**Exercise instructions:** Every record listed below should be copied exactly.
========
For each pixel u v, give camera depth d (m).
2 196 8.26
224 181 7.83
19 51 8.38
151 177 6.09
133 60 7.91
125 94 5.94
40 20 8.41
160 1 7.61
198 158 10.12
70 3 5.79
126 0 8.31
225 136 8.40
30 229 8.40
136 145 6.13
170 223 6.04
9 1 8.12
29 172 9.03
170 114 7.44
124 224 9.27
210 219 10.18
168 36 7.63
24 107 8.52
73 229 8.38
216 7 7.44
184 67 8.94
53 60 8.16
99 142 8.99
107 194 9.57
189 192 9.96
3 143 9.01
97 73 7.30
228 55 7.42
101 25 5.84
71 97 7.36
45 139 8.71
========
**Response area:**
For each pixel u v, give camera depth d (m).
2 196 8.26
224 181 7.83
19 51 8.38
151 177 6.09
133 60 7.91
125 94 5.94
40 20 8.41
160 1 7.61
198 158 10.12
70 3 5.79
126 0 8.31
225 136 8.40
30 229 8.40
136 145 6.13
170 223 6.04
9 1 8.12
29 172 9.03
170 114 7.44
124 224 9.27
210 219 10.18
168 36 7.63
24 107 8.52
73 229 8.38
216 7 7.44
184 67 8.94
53 60 8.16
99 142 8.99
107 194 9.57
189 192 9.96
3 143 9.01
97 73 7.30
228 55 7.42
101 25 5.84
71 97 7.36
45 139 8.71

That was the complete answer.